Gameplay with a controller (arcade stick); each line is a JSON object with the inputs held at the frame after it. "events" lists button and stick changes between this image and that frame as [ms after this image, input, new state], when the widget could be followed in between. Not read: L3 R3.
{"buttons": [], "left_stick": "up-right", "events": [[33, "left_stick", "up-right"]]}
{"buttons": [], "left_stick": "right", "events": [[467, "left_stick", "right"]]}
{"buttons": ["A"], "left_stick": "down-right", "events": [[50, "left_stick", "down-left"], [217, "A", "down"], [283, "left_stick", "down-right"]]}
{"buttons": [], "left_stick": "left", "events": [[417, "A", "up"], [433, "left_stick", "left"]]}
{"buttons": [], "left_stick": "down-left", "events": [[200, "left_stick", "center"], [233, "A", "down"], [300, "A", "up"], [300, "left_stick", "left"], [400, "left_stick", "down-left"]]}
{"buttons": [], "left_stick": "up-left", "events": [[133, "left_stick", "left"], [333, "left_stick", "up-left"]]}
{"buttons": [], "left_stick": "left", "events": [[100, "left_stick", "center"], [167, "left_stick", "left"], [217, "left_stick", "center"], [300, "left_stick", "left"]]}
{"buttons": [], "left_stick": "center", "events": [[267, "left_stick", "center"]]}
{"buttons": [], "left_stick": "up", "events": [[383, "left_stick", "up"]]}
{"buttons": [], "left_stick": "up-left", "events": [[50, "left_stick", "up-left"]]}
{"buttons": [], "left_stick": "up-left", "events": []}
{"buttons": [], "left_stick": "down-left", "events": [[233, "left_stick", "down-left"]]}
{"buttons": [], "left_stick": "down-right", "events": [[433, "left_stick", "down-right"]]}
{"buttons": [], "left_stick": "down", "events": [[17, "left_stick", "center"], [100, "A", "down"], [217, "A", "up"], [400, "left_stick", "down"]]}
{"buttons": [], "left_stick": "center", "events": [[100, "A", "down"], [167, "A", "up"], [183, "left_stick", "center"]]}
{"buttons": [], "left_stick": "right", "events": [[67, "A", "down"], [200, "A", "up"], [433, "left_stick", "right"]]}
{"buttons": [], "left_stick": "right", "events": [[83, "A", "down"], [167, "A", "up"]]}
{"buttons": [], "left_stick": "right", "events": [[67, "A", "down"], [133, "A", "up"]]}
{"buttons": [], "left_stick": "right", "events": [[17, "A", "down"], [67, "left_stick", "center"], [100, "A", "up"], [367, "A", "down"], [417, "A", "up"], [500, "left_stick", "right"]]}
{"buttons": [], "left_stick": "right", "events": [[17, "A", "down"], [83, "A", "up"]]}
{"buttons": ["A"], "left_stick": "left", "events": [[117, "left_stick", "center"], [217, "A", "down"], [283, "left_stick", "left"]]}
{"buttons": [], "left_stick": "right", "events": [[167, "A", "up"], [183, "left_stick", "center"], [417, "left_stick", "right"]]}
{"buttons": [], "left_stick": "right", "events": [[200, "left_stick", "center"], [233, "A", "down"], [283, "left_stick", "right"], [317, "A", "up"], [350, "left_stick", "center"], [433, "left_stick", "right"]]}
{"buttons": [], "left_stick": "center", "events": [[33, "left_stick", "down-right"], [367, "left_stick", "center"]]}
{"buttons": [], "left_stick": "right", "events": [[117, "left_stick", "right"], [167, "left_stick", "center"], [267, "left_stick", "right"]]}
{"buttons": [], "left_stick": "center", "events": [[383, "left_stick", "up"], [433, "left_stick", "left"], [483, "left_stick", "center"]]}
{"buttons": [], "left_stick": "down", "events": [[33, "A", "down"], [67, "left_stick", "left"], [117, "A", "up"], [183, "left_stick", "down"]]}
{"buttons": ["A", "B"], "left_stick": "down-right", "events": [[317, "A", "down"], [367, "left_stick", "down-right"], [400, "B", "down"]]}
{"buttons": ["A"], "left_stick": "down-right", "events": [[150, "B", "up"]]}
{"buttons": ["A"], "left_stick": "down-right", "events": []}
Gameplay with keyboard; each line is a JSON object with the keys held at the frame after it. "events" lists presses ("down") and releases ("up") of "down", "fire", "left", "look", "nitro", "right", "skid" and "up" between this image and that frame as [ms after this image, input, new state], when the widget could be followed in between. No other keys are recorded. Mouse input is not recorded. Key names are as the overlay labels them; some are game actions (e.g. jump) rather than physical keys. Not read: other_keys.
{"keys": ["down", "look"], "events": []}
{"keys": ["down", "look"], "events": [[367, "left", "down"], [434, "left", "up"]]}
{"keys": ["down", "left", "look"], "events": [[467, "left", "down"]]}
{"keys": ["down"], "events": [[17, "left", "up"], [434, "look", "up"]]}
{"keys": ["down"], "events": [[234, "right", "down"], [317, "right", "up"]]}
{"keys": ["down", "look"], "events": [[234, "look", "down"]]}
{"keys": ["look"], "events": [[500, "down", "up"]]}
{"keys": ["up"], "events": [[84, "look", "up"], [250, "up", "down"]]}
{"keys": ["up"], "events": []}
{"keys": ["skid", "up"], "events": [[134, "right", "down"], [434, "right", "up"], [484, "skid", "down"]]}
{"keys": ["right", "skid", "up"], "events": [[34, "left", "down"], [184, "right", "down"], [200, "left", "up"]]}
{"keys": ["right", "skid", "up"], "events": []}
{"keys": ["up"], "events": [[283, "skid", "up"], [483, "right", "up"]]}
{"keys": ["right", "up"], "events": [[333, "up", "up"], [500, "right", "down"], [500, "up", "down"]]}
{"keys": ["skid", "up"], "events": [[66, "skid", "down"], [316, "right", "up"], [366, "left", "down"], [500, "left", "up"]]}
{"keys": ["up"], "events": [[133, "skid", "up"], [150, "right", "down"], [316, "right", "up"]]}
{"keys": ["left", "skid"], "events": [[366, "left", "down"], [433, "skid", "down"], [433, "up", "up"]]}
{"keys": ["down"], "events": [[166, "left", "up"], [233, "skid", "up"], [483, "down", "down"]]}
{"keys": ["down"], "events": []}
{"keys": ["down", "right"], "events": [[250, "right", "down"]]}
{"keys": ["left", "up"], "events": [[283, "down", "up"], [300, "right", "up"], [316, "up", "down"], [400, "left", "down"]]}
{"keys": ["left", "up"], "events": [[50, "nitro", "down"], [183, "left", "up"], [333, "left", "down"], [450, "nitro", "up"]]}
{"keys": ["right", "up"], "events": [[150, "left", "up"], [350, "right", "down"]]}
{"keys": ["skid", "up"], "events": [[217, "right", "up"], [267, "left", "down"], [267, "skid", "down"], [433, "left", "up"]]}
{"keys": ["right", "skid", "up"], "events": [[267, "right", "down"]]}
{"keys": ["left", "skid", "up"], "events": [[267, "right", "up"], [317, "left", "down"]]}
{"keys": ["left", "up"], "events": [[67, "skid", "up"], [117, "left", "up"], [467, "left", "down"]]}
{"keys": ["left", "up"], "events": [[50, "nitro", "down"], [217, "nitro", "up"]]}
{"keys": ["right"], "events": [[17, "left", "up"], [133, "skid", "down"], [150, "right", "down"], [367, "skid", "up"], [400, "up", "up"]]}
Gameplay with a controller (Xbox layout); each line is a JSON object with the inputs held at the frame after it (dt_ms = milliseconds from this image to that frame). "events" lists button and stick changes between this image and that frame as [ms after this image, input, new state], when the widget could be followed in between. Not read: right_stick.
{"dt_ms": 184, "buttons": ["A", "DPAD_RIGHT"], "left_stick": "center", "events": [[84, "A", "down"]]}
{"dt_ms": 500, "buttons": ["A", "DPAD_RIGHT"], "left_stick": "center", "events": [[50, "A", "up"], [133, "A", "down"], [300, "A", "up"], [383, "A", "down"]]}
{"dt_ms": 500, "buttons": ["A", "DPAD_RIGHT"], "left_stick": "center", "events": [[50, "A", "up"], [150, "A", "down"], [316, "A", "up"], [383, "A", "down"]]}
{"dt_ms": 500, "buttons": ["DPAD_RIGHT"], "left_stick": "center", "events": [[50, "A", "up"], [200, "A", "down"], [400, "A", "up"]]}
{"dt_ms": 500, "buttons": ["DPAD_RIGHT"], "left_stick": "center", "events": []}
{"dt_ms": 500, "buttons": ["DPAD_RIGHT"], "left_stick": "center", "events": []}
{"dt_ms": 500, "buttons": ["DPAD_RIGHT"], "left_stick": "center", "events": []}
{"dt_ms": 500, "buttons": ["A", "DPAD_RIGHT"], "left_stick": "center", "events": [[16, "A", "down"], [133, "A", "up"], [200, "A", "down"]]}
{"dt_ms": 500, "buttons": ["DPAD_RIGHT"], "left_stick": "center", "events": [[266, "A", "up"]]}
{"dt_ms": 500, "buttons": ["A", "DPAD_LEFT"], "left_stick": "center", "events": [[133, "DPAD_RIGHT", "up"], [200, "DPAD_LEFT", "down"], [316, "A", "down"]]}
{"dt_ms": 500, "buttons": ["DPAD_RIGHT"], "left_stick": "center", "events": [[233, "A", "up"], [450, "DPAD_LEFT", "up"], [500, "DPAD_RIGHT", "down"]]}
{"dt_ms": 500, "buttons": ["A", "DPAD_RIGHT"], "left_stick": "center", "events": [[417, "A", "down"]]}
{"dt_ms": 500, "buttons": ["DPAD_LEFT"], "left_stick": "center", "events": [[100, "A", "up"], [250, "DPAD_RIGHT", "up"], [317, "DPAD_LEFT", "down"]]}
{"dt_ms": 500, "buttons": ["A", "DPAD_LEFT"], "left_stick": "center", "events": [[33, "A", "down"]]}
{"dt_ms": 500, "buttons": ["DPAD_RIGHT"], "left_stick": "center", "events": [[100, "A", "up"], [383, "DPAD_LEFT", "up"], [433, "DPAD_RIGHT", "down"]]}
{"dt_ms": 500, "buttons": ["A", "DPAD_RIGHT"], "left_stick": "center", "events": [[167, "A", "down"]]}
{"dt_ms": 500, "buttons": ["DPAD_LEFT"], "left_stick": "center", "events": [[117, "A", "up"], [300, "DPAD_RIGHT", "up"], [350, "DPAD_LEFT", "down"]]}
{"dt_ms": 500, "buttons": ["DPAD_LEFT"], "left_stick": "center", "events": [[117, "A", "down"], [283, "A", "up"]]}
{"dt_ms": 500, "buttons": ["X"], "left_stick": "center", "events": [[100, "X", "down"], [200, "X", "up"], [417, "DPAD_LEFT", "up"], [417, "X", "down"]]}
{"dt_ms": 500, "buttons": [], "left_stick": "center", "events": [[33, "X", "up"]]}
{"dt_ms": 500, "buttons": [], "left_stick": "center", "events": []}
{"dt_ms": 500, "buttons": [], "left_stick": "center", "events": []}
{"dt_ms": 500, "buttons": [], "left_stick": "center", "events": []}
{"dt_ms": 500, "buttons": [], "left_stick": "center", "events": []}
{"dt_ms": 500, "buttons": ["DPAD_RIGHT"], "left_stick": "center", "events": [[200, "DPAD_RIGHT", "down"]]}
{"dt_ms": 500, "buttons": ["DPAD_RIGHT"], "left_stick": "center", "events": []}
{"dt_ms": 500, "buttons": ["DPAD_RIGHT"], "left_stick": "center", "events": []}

####################

#### Activity
Show all lines above that contain "nitro".

#### Answer to this task
Gameplay with keyboard; each line is a JSON object with the keys held at the frame after it. "events" lists presses ("down") and releases ("up") of "down", "fire", "left", "look", "nitro", "right", "skid" and "up" between this image and that frame as [ms after this image, input, new state], when the widget could be followed in between. No other keys are recorded. Mouse input is not recorded. Key names are as the overlay labels them; some are game actions (e.g. jump) rather than physical keys. Not read: other_keys.
{"keys": ["left", "up"], "events": [[50, "nitro", "down"], [183, "left", "up"], [333, "left", "down"], [450, "nitro", "up"]]}
{"keys": ["left", "up"], "events": [[50, "nitro", "down"], [217, "nitro", "up"]]}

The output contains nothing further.